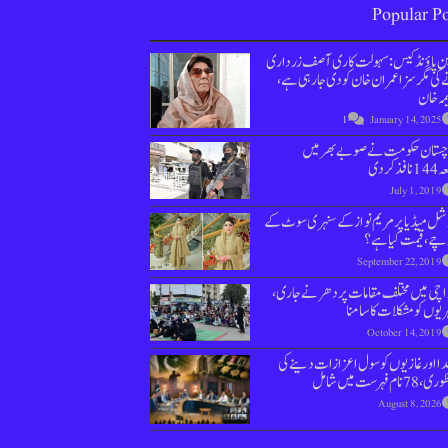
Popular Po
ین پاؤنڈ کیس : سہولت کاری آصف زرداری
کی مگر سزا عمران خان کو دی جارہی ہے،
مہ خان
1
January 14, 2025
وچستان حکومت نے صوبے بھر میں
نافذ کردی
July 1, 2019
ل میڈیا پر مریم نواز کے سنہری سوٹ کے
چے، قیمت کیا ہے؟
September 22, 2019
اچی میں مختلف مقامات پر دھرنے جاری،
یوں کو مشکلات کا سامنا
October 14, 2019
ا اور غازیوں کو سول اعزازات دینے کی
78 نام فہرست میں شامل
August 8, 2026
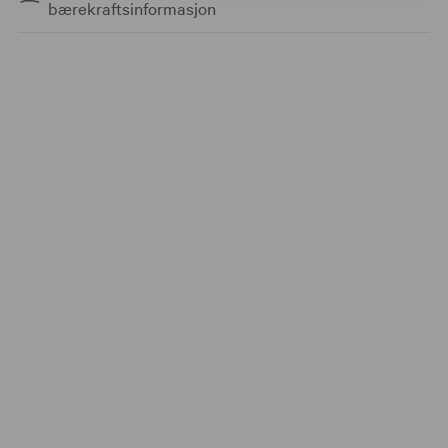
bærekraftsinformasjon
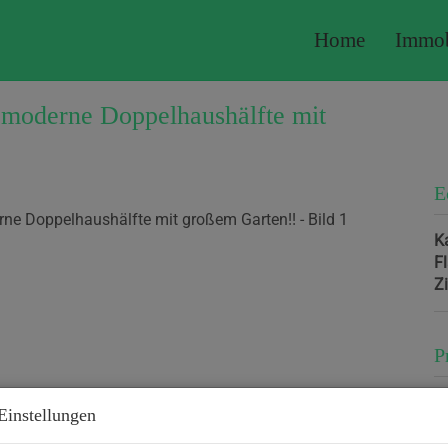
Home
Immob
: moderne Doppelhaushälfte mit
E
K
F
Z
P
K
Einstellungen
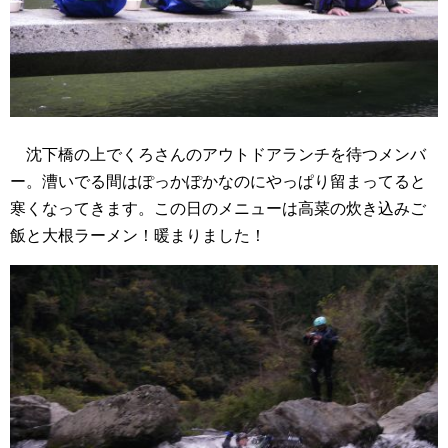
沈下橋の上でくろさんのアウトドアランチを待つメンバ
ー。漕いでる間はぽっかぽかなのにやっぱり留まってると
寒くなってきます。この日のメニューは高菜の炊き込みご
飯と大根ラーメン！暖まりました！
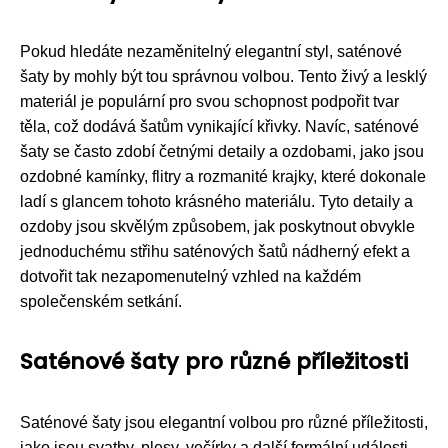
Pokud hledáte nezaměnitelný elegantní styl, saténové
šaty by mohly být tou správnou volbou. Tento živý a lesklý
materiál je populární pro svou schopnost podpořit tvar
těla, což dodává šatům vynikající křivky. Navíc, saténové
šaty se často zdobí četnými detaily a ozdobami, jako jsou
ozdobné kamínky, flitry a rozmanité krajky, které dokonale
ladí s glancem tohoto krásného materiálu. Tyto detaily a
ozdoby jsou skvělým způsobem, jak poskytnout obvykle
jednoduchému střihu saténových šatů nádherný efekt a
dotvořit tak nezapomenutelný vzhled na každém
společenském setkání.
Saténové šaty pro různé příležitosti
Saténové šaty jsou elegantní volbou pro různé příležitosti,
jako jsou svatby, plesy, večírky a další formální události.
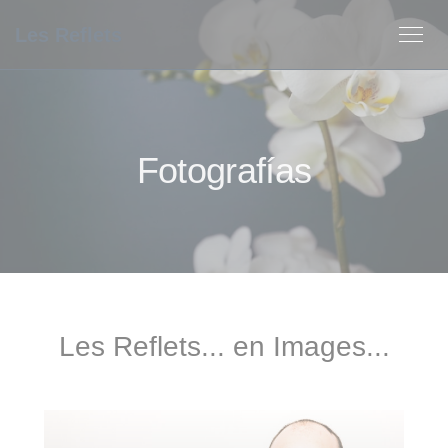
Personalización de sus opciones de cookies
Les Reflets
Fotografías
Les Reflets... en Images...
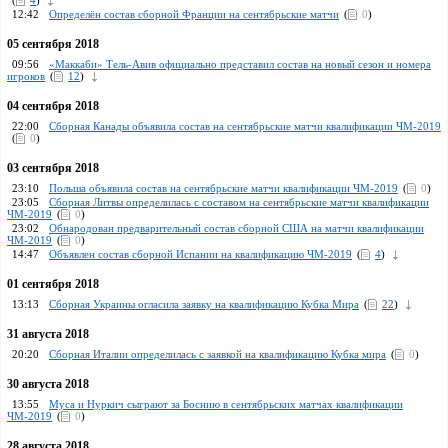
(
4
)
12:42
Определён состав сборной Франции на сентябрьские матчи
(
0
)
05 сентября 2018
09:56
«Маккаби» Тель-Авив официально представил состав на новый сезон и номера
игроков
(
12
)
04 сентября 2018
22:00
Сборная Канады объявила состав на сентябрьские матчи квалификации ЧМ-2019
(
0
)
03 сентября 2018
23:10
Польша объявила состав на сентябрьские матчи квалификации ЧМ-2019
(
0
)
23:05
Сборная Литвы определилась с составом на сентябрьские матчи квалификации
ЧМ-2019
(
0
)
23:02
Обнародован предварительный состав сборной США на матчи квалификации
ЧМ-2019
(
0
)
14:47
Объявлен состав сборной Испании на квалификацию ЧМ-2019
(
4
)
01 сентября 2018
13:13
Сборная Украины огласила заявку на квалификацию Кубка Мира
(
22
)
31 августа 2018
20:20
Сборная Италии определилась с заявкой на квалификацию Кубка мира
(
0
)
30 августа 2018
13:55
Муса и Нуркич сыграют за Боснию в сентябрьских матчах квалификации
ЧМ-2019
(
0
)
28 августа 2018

* * * * * * *

**GOAL OF THE EXERCISE:**
Reproduce, line for line and without changes, the text read from every one of the records above, leaving out the pictures.

**ANSWER FOR THE TASK:**
Popular Po
ین پاؤنڈ کیس : سہولت کاری آصف زرداری
کی مگر سزا عمران خان کو دی جارہی ہے،
مہ خان
1
January 14, 2025
وچستان حکومت نے صوبے بھر میں
نافذ کردی
July 1, 2019
ل میڈیا پر مریم نواز کے سنہری سوٹ کے
چے، قیمت کیا ہے؟
September 22, 2019
اچی میں مختلف مقامات پر دھرنے جاری،
یوں کو مشکلات کا سامنا
October 14, 2019
ا اور غازیوں کو سول اعزازات دینے کی
78 نام فہرست میں شامل
August 8, 2026
bærekraftsinformasjon
Home
Immob
: moderne Doppelhaushälfte mit
E
K
F
Z
P
K
Einstellungen
沈下橋の上でくろさんのアウトドアランチを待つメンバ
ー。漕いでる間はぽっかぽかなのにやっぱり留まってると
寒くなってきます。この日のメニューは高菜の炊き込みご
飯と大根ラーメン！暖まりました！
Pokud hledáte nezaměnitelný elegantní styl, saténové
šaty by mohly být tou správnou volbou. Tento živý a lesklý
materiál je populární pro svou schopnost podpořit tvar
těla, což dodává šatům vynikající křivky. Navíc, saténové
šaty se často zdobí četnými detaily a ozdobami, jako jsou
ozdobné kamínky, flitry a rozmanité krajky, které dokonale
ladí s glancem tohoto krásného materiálu. Tyto detaily a
ozdoby jsou skvělým způsobem, jak poskytnout obvykle
jednoduchému střihu saténových šatů nádherný efekt a
dotvořit tak nezapomenutelný vzhled na každém
společenském setkání.
Saténové šaty pro různé příležitosti
Saténové šaty jsou elegantní volbou pro různé příležitosti,
jako jsou svatby, plesy, večírky a další formální události.
Personalización de sus opciones de cookies
Les Reflets
Fotografías
Les Reflets... en Images...
(
4
)
12:42
Определён состав сборной Франции на сентябрьские матчи
(
0
)
05 сентября 2018
09:56
«Маккаби» Тель-Авив официально представил состав на новый сезон и номера
игроков
(
12
)
04 сентября 2018
22:00
Сборная Канады объявила состав на сентябрьские матчи квалификации ЧМ-2019
(
0
)
03 сентября 2018
23:10
Польша объявила состав на сентябрьские матчи квалификации ЧМ-2019
(
0
)
23:05
Сборная Литвы определилась с составом на сентябрьские матчи квалификации
ЧМ-2019
(
0
)
23:02
Обнародован предварительный состав сборной США на матчи квалификации
ЧМ-2019
(
0
)
14:47
Объявлен состав сборной Испании на квалификацию ЧМ-2019
(
4
)
01 сентября 2018
13:13
Сборная Украины огласила заявку на квалификацию Кубка Мира
(
22
)
31 августа 2018
20:20
Сборная Италии определилась с заявкой на квалификацию Кубка мира
(
0
)
30 августа 2018
13:55
Муса и Нуркич сыграют за Боснию в сентябрьских матчах квалификации
ЧМ-2019
(
0
)
28 августа 2018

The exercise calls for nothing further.